• _ASSIGNMENT_:
In the data below, find every line with the word "Prozent" and copy it.
======== MATERIAL TO PROCESS ========
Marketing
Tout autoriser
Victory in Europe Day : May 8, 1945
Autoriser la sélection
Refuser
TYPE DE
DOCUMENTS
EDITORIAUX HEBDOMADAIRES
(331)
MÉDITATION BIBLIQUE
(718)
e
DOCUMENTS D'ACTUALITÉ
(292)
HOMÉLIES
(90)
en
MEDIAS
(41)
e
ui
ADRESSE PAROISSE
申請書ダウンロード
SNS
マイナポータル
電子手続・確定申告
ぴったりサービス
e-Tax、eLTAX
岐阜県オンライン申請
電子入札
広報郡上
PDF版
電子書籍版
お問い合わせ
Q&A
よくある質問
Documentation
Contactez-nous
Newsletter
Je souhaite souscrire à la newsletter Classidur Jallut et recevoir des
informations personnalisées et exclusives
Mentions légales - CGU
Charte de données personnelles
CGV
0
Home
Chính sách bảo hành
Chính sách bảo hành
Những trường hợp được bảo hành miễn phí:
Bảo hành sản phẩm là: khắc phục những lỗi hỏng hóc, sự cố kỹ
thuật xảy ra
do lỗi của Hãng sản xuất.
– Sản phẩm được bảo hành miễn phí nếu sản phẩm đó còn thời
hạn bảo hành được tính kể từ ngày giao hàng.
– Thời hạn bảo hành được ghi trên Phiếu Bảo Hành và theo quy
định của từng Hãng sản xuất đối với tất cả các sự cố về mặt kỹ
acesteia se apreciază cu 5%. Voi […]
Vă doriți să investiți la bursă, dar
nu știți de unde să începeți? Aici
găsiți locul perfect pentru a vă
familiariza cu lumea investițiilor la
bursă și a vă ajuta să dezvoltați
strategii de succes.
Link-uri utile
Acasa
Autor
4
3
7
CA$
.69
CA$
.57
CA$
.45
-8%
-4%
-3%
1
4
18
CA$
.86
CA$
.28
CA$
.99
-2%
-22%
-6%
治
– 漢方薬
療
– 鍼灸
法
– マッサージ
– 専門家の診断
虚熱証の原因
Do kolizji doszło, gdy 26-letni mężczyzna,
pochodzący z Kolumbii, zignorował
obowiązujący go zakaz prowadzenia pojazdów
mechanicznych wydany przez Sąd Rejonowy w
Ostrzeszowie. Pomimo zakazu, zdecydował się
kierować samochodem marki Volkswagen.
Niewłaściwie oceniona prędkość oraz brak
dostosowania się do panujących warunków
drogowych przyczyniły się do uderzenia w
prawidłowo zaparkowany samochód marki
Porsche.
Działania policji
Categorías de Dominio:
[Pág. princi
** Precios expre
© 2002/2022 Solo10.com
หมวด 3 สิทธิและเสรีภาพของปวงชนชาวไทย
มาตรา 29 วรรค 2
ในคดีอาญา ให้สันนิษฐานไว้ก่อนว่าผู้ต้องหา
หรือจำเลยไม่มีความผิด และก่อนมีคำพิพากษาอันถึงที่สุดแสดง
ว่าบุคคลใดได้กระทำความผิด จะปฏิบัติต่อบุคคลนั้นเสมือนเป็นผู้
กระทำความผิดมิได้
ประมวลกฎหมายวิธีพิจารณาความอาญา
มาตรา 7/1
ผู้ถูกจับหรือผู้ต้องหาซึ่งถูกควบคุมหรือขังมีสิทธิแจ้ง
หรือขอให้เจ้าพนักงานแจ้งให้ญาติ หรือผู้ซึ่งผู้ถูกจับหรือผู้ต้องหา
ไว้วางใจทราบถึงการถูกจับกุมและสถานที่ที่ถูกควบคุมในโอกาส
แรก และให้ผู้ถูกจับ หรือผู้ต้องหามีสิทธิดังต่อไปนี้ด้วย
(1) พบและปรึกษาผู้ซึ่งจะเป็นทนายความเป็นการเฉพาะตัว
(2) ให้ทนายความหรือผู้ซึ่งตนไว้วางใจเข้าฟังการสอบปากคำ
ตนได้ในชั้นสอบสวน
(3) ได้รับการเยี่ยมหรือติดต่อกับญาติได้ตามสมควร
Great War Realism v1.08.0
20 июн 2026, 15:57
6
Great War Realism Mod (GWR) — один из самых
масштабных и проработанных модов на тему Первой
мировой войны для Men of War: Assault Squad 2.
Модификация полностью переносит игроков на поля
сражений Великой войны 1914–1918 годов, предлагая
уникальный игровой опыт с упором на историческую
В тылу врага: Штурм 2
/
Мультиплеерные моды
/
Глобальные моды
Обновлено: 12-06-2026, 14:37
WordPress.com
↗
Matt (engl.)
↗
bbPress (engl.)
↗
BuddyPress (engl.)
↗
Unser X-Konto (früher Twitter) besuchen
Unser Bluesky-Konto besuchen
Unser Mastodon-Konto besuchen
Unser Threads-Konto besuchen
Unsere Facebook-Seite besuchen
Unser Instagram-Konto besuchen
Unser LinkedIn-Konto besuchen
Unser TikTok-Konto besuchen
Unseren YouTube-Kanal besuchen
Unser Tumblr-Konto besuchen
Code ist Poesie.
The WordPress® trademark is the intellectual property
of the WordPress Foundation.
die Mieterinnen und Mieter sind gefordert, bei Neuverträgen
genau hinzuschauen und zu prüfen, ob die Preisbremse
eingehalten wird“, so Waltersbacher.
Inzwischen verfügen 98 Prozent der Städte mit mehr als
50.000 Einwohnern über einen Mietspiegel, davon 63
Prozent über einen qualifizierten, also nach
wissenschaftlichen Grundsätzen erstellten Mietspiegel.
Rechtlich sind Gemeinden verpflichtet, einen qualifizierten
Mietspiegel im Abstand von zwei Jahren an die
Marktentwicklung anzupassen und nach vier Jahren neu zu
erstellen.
========
• _COMPLETED EXERCISE_:
Inzwischen verfügen 98 Prozent der Städte mit mehr als
Prozent über einen qualifizierten, also nach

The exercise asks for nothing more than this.